After they'd walked the crime-scene crew through the entire action, and marked the critical bits, Lucas ordered the two women and Shrake and Jenkins back to BCA headquarters: "I want full preliminary reports from everyone, start to finish, with timelines. Right now, tonight. When you're done, cross-check them, then get some sleep. We'll meet tomorrow at one o'clock in the afternoon and figure out the bureaucratics. Jane and Sarah, you did good. The guy murdered at least three people in cold blood, and if you hadn't shot him, he'd have killed you and taken one of the cars. Nobody could have asked for more."

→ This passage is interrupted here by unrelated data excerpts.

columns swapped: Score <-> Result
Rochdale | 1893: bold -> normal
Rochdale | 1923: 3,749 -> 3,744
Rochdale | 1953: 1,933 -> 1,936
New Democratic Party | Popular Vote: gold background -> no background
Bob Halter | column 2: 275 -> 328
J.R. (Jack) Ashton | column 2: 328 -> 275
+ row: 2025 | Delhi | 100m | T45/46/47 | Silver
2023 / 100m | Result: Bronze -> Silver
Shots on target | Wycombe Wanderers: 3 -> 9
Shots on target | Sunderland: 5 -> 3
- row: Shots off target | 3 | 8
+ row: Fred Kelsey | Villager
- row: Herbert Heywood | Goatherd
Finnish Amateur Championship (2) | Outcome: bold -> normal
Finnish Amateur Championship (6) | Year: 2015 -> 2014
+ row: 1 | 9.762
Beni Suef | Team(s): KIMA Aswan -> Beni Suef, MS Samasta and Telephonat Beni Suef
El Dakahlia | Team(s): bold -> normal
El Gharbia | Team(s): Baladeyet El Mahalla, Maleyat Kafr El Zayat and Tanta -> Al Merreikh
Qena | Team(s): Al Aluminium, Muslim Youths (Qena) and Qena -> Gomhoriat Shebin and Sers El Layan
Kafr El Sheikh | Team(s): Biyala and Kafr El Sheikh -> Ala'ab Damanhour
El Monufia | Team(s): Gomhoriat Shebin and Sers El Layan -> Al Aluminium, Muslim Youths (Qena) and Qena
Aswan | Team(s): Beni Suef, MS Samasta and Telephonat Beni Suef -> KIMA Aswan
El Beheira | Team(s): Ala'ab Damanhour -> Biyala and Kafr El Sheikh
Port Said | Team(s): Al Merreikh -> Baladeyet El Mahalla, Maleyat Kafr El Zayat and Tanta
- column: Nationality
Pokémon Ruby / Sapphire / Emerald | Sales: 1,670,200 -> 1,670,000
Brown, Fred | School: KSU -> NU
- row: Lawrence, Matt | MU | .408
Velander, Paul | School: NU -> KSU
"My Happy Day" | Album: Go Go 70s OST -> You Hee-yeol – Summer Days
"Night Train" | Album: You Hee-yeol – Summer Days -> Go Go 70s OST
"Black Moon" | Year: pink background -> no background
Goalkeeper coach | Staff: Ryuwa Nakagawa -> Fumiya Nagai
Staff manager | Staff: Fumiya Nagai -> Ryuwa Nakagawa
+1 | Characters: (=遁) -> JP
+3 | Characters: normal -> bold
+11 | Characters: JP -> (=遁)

Lucas called the BCA duty officer and asked him to send another crew to cover Dannon's and Carver's apartments. "Seal them off at a minimum."

The four of them coughed and shuffled their feet and talked for a minute or two, before going to their vehicles, to trundle back up the road. By that time, both the area around Dannon and the area around Carver were bathed in work light, and one of the crime-scene people was making a movie of the shooting area.

Del asked, "We're staying?"

"We might have to come back, but right now, we're going to talk to Taryn Grant."

"You think she knew about this?"

"I ..." Lucas had to stop and think. "I'd give you six-to-five that she did. No better than that. We have nothing with her name on it. If she's involved, we'll have to find something in Dannon's apartment. Probably not Carver's."